Außerdem verwies er darauf, dass WELTBILD im Januar 50 LeiharbeitnehmerInnen in feste Beschäftigungsverhältnisse übernommen habe, und kündigte für den Sommer die Übernahme von 50 weiteren KollegInnen an. Betriebsratsvorsitzender Peter Fitz begrüßte diese Planung, machte aber auch deutlich, dass der BR keine Einzelmaßnahmen zum Ziel hat, sondern die Bedingungen der Leiharbeit bei WELTBILD in einer Betriebsvereinbarung grundsätzlich regeln will.
»Angst vor Amazon, Herr Halff?«
Unter dieser Überschrift hatte der BR den Geschäftsbericht angekündigt. Er wollte wissen, was WELTBILD in der direkten Konkurrenzsituation tun wird, um wertvolle MitarbeiterInnen im Unternehmen zu halten. Angst ist dem WELTBILD-Geschäftsführer offensichtlich fremd.

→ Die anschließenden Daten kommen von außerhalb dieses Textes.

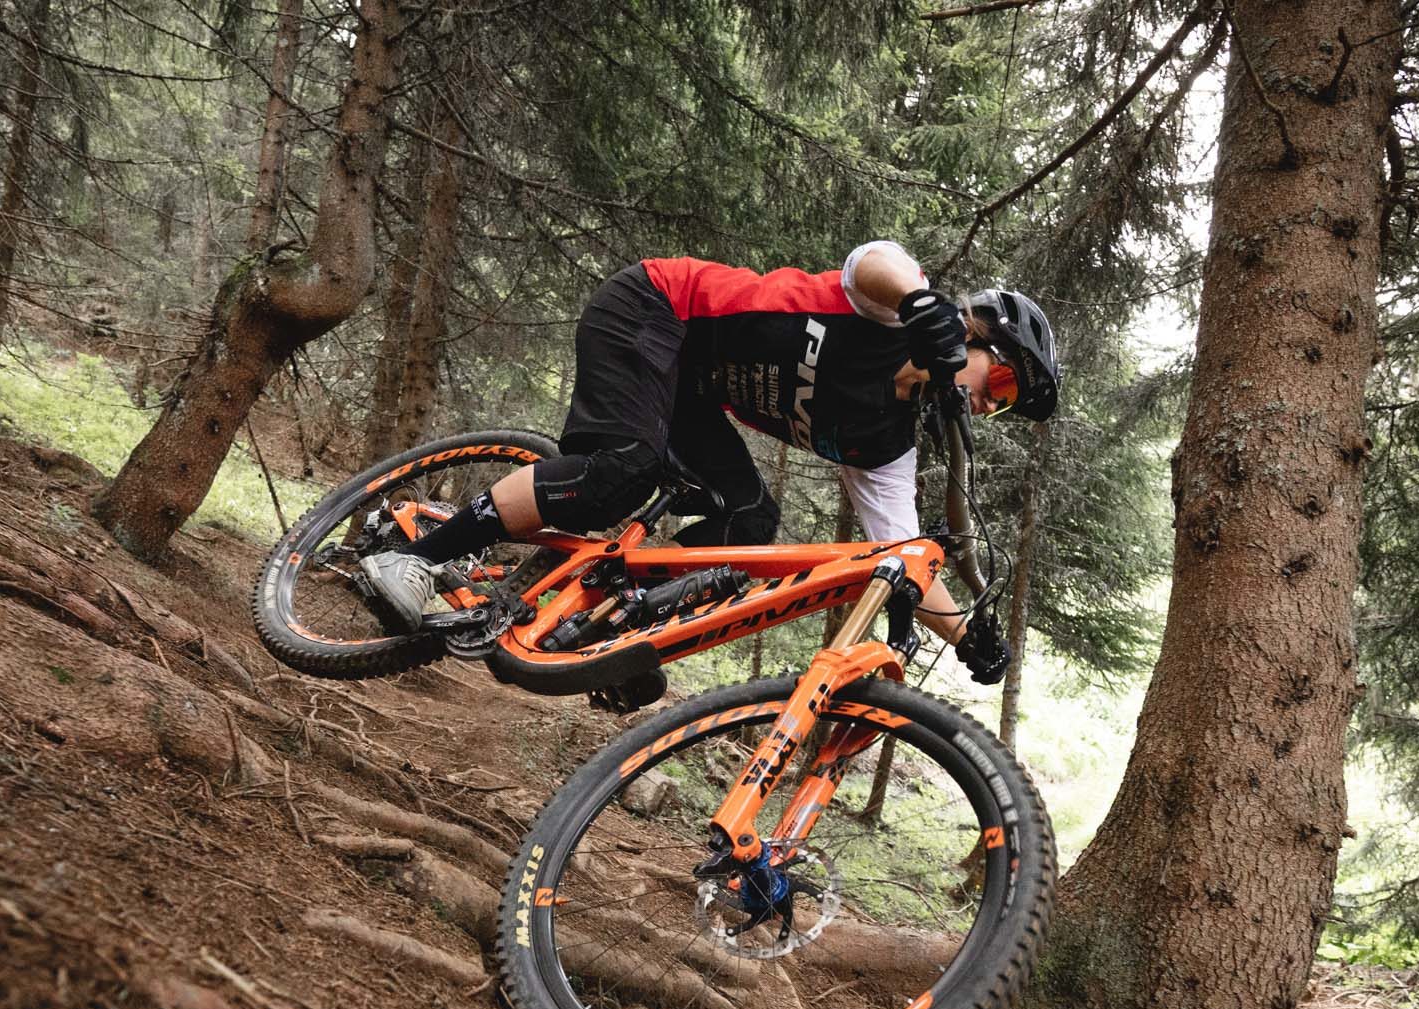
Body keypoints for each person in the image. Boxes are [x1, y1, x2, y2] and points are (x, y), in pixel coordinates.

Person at [360, 242, 1060, 685]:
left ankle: (607, 634)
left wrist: (967, 633)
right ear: (974, 332)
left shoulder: (888, 446)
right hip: (654, 308)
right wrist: (920, 302)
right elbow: (876, 261)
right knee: (620, 469)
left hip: (688, 388)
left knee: (751, 520)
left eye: (999, 408)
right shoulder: (891, 307)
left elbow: (904, 554)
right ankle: (419, 555)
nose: (982, 407)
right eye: (998, 386)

Konkurrenz belebe nicht nur das Geschäft, sondern sei auch positiv für MitarbeiterInnen und Kundschaft. »Wenn Sie bei Amazon einen besseren Job mit einem höheren Gehalt angeboten kriegen, bewerben Sie sich noch heute. Ich werde persönlich jeden beglückwünschen, der bei Amazon eine Stelle bekommt.« Diese Demonstration arbeitgeberischen Selbstbewusstseins wurde von der Belegschaft mit pikiertem Schweigen aufgenommen. Die nahe Zukunft wird zeigen, wieviele Ex-Mitarbeiter-Hände der Geschäftsführer demnächst schütteln muss. Nach Informationen des Betriebsrats haben sich bereits mehrere Dutzend KollegInnen beworben. Erste Verträge sollen schon unterschrieben sein.